Write out all of the data again, precisely as it appears.

___ SUPPLIED RECORDS ___

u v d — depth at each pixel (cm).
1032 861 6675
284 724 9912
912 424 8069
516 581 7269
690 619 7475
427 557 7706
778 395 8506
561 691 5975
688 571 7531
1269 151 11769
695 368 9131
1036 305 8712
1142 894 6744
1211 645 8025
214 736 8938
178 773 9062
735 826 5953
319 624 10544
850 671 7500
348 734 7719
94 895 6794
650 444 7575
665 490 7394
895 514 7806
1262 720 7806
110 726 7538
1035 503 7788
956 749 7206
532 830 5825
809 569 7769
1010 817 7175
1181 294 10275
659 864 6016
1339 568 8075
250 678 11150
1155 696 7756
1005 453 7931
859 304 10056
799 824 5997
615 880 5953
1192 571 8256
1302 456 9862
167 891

___

#### [WRITTEN RESPONSE]
u v d — depth at each pixel (cm).
1032 861 6675
284 724 9912
912 424 8069
516 581 7269
690 619 7475
427 557 7706
778 395 8506
561 691 5975
688 571 7531
1269 151 11769
695 368 9131
1036 305 8712
1142 894 6744
1211 645 8025
214 736 8938
178 773 9062
735 826 5953
319 624 10544
850 671 7500
348 734 7719
94 895 6794
650 444 7575
665 490 7394
895 514 7806
1262 720 7806
110 726 7538
1035 503 7788
956 749 7206
532 830 5825
809 569 7769
1010 817 7175
1181 294 10275
659 864 6016
1339 568 8075
250 678 11150
1155 696 7756
1005 453 7931
859 304 10056
799 824 5997
615 880 5953
1192 571 8256
1302 456 9862
167 891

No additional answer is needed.